Cinismo e tacticismo na discussão do OE

Ninguém sai bem no processo de votação no Parlamento das ajudas à Grécia e à Turquia.

Numa situação normal, os artigos 80.º e 81.º do Orçamento do Estado jamais seriam notícia. O primeiro consagra uma verba de 106,9 milhões para o “financiamento do programa de assistência financeira à Grécia”, e o segundo reserva 24,3 milhões para o “mecanismo de apoio à Turquia em favor dos refugiados”. Tendo em conta que esses foram compromissos assumidos pelo anterior Governo, e que o actual os subscreve na íntegra, seria de esperar que os respectivos grupos parlamentares aprovassem os dois artigos sem grandes discussões. Assim não aconteceu. Não porque os deputados estivessem preocupados em dar mais ou menos dinheiro à Grécia ou à Turquia, mas por puro tacticismo e calculismo político.

Isto tudo acontece porque o PSD adoptou para este Orçamento uma regra de votar contra todos os artigos, independentemente do valor das propostas em questão, e abster-se em todas as propostas de alteração. Ao votar contra, os sociais-democratas estão a distanciar-se de um documento com o qual genericamente não concordam, e ao absterem-se nas alterações estão a lançar uma espécie de armadilha política ao PS, que neste cenário fica com o ónus de ter de chumbar propostas de alterações feitas pelo Bloco e PCP, apoiantes do actual Governo.

Ao seguir esta regra às cegas, o PSD cai no ridículo de estar a chumbar propostas com as quais até concorda a 100% e pelas quais é responsável, sendo os artigos 80.º e 81.º duas delas. Não haveria grande problema se o PCP e o Bloco votassem ao lado do Governo neste tema, mas estes dois partidos resolveram desta vez levantar obstáculos e de repente o Governo viu-se só com o apoio do PS, o que seria insuficiente para garantir a aprovação dos dois artigos – um cenário que deixaria Portugal numa situação caricata de não poder executar os seus compromissos europeus.

O PS, claro está, tentou passar o ónus de um eventual impasse para o PSD, desculpando entretanto o eventual voto contra do PCP e BE porque os dois partidos “sempre foram contra estas normas nos orçamentos anteriores” e agora “teriam de mudar agora de posição”. Esta tentativa de desculpabilização não assenta propriamente bem a quem assumiu o poder dizendo ter uma maioria duradoura e estável e capaz de respeitar os compromissos europeus.

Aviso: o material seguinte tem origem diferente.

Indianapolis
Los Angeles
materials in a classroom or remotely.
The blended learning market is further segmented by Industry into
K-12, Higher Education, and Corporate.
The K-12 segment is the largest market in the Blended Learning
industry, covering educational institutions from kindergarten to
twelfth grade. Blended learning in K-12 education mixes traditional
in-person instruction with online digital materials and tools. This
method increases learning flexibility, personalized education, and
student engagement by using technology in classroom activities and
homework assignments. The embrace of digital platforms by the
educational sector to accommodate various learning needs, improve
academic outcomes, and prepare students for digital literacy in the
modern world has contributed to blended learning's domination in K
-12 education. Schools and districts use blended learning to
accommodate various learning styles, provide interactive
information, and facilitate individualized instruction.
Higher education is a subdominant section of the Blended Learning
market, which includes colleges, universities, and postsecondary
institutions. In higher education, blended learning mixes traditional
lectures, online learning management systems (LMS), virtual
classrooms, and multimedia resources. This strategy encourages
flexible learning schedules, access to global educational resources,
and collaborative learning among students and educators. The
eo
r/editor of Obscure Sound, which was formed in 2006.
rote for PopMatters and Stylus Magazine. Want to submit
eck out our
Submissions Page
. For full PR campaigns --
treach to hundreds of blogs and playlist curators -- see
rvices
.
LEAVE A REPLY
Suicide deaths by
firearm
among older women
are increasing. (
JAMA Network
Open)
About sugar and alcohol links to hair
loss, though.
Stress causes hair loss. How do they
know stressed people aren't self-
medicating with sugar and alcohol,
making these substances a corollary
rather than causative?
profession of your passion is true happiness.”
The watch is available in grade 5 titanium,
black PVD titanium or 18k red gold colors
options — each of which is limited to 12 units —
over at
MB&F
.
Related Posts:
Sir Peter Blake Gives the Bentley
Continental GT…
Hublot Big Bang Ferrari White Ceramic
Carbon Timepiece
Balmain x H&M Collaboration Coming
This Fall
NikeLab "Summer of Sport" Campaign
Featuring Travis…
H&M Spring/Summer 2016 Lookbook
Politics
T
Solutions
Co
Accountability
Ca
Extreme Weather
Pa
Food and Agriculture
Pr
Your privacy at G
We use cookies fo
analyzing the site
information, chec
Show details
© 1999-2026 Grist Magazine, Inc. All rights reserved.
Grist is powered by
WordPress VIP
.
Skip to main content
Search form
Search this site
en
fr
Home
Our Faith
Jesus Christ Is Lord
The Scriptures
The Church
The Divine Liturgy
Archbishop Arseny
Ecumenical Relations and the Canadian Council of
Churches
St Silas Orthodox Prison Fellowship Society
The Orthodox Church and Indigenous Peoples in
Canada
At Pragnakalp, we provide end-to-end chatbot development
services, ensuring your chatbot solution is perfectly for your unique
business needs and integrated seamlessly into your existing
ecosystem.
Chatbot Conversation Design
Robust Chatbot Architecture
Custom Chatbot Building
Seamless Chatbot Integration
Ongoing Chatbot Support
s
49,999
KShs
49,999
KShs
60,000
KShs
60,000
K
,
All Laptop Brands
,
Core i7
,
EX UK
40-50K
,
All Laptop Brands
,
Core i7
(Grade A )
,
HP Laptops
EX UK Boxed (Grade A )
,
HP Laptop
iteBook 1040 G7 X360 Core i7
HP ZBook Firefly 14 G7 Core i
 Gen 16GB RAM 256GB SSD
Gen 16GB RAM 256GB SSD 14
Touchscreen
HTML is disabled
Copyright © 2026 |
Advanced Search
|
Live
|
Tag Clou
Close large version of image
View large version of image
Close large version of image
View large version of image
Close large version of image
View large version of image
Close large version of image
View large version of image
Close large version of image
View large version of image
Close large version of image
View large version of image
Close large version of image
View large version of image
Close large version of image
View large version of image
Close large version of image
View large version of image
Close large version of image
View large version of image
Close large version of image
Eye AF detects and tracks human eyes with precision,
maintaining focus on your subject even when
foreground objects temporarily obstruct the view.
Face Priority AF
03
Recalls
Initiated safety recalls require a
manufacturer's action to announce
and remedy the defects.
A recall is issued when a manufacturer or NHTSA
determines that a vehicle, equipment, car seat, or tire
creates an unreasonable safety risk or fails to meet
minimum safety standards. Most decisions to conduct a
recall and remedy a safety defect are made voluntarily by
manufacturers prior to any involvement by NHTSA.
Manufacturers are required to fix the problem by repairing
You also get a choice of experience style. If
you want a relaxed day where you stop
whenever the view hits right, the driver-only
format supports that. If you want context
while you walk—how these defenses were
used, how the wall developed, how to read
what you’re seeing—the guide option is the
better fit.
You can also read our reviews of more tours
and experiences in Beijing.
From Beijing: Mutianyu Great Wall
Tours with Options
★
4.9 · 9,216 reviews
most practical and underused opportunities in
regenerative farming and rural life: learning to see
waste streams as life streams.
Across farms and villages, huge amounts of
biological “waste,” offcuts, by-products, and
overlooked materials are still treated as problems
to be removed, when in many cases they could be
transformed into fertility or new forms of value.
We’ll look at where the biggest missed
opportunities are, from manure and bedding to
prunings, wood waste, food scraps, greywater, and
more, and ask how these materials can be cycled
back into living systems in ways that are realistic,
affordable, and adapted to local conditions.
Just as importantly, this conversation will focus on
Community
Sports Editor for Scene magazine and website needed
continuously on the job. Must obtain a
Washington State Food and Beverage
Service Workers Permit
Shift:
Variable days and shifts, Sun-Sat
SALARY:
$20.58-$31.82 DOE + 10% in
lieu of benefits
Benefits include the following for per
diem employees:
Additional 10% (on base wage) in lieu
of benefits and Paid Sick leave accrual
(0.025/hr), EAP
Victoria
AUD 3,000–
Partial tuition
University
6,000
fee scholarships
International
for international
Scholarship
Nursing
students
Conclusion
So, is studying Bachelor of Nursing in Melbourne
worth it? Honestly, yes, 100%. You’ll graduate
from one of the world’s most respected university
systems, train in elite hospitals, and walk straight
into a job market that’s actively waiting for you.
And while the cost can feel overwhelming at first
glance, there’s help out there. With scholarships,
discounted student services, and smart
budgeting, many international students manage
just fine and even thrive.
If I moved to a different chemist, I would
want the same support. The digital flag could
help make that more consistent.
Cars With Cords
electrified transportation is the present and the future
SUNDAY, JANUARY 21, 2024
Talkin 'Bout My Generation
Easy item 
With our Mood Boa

Passos, de uma forma irónica, desafiou Costa a usar “a sua boa capacidade negocial” para ultrapassar o impasse. Costa não o fez, mas deitou mão de um artifício de cosmética, tendo apresentado uma proposta de alteração ao Orçamento em que na prática reproduz os conteúdos dos artigos 80.º e 81.º, mas com uma redacção ligeiramente diferente. Com isso, e para o PSD se manter coerente com a sua regra – chumbar os artigos originais e abster-se nas alterações –, “obrigou” os sociais-democratas a viabilizarem o documento, tornando assim irrelevante o voto contra mais à esquerda. Para trás fica um episódio triste, sem grande importância, mas que mostra a postura cínica com que a direita tem encarado este debate orçamental e uma coligação à esquerda frágil e que dá poucas garantias.